Container research firm Alphaliner said trade on the trans-Pacific dropped in 2019 for the first time in a decade, the victim of the ongoing U.S.-China trade war and shippers deciding not to move boxes ahead of implementation of the new marine fuel standards in 2020.
The Paris-based researcher also offered a muted outlook on the container trade as major ocean carriers do not plan to expand services this year on one of the world’s busiest trade lanes.
Alphaliner said in a recent report that total container volumes on the eastbound trans-Pacific fell 2.5% last year, the first such decline since the end of the Great Recession in 2009, when container volumes sank 15.3% from the year earlier.
The slowdown in container volumes will be a big theme for transportation and logistics companies as they report fourth-quarter earnings. Expeditors International (Nasdaq: EXPD), the largest forwarder in the trans-Pacific, warned last week that fourth-quarter operating income will range between $177 million and $183 million, down from $217 million in operating income reported in the fourth quarter of 2018.
Jeffrey S. Musser, president and CEO of Expeditors, said in a statement the results “include slowing of various global economies, trade disputes, and a customer base that is taking advantage of a market that appears to be changing from a supply and demand standpoint.”
Data from the six major North American west coast ports show import container volumes of 13.2 million twenty-foot equivalent units (TEUs) in 2019, compared to 13.7 million in 2018.

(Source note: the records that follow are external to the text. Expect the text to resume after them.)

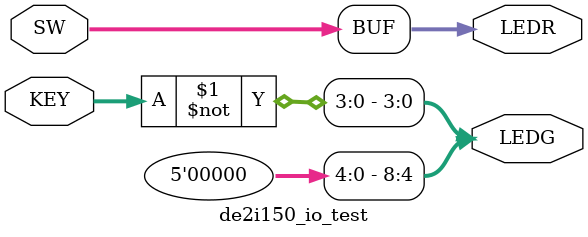
<source format=v>
module de2i150_io_test(
    input  [17:0] SW,     // slide switches
    input  [3:0]  KEY,    // push-buttons (ativo-baixo)
    output [17:0] LEDR,   // LEDs vermelhos
    output [8:0]  LEDG    // LEDs verdes
);
    assign LEDR = SW;          // cada switch acende seu LEDR
    assign LEDG[3:0] = ~KEY;   // cada botão acende seu LEDG ao pressionar
    assign LEDG[8:4] = 5'b0;   // verdes restantes apagados (ou use SW[8:4] se quiser)
endmodule
</source>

Of course, the ports have a high hurdle due to front-loading ahead of tariffs in 2018. That year saw the second highest growth in a decade with trans-Pacific volume growth of 8.3%, Alphaliner noted.

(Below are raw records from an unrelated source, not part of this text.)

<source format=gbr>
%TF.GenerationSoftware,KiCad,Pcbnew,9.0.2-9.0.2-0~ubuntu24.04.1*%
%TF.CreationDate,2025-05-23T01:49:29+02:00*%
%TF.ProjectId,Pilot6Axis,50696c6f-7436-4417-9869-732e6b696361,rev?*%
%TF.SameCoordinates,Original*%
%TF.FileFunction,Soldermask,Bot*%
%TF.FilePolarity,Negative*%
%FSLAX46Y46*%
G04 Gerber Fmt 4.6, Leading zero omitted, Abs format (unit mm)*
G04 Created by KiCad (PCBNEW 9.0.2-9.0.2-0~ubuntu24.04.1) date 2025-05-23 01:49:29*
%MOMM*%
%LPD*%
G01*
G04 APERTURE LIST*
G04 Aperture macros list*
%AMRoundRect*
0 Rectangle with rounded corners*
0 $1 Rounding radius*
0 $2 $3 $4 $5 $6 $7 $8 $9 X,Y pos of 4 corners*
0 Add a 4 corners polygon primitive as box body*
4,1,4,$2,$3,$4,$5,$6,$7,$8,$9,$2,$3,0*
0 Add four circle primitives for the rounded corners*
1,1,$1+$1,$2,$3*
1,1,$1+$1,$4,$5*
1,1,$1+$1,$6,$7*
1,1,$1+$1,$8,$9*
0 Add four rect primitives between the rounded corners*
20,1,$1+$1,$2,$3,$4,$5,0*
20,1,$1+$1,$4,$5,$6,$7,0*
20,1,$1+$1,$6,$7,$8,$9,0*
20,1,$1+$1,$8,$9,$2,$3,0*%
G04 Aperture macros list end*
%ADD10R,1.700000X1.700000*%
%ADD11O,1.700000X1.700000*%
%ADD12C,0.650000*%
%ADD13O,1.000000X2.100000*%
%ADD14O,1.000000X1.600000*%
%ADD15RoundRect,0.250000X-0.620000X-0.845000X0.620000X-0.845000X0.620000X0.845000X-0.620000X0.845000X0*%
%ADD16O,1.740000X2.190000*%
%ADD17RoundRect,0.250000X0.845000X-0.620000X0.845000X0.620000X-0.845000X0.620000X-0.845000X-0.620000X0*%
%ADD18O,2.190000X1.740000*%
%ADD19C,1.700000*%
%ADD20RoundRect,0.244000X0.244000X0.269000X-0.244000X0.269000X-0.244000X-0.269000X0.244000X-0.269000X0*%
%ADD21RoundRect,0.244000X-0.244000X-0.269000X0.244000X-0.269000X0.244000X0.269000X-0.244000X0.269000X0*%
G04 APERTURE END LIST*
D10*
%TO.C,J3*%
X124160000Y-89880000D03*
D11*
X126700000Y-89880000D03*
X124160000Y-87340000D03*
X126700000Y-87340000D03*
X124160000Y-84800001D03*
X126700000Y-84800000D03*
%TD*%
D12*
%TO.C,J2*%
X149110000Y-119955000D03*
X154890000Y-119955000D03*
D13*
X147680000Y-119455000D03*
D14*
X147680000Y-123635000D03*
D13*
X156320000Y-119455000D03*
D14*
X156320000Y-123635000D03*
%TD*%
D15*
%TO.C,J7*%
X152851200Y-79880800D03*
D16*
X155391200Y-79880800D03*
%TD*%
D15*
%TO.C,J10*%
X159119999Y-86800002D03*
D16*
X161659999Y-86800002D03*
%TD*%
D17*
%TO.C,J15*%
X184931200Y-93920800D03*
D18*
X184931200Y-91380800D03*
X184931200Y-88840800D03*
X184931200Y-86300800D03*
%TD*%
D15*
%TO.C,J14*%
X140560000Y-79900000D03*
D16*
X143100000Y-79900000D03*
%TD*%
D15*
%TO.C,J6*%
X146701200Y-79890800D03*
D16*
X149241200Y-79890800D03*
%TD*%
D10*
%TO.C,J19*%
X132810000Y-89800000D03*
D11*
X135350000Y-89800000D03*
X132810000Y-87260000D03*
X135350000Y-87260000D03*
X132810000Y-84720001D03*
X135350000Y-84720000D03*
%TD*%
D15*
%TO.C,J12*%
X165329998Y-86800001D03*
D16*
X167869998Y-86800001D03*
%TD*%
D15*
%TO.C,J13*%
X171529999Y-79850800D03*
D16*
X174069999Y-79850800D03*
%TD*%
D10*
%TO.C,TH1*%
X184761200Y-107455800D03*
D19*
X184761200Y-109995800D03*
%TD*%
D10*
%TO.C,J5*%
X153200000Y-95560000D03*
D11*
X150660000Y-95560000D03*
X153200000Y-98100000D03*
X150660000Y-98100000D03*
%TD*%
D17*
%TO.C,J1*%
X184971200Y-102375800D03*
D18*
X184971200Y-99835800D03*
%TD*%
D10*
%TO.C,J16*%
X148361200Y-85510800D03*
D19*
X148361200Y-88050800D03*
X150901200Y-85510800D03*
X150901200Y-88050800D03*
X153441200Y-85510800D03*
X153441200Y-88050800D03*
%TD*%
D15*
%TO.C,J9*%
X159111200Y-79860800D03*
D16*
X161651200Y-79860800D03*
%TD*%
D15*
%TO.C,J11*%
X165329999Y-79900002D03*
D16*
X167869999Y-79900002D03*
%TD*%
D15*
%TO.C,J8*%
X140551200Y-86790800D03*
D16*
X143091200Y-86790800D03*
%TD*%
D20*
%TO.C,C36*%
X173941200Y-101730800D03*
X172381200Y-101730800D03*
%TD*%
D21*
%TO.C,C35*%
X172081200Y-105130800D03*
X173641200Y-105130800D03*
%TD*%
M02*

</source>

As for 2019’s front-loading, it was largely non-existent. Alphaliner noted the fourth quarter of 2019 saw a steep 10% drop in container volumes, compared to slight growth in volumes in the first three quarters of the year.
“There was no repeat of the cargo front-loading that took place in the last quarter of 2018 to avoid the punitive import tariffs that were to be imposed on Chinese imports to the U.S.,” Alphaliner said.
Expeditors’ Musser held a similar view that the pace at which these changes occurred accelerated dramatically in the fourth quarter.
Likewise, shippers bided their time with respect to the International Maritime Organization’s rule that ocean carriers use more expensive low-sulfur fuel in 2020 as there “was also no evidence of any significant front-loading to avoid the [low-sulfur] surcharge which was implemented from late December last year.”
China, which accounts for three-quarters of the volume coming on the trans-Pacific eastbound lane, saw its TEU volume to the U.S. drop 10% last year, thanks to President Donald Trump’s push to extract more concessions from the U.S.’s largest overseas trading partner.
Despite the implementation of the Phase One trade deal, “the new deal is not expected to reverse the decline of Chinese exports to the U.S. in the near term,” it added.
Maersk Chief Executive Officer Soren Skou said in an interview with CNBC the Phase One trade does reduce uncertainty in the trans-Pacific trade. But it is unclear whether it will result in a return of container volumes lost over the last year.
The result is that ocean carriers are not likely to introduce much, if any, new capacity in the trans-Pacific.
THE Alliance has revamped its network to incorporate ships from Hyundai Merchant Marine and offer additional service from faster-growing exporters in Southeast Asia. But Alphaliner said the service changes mean “capacity will increase marginally despite the reduction in total number of services.”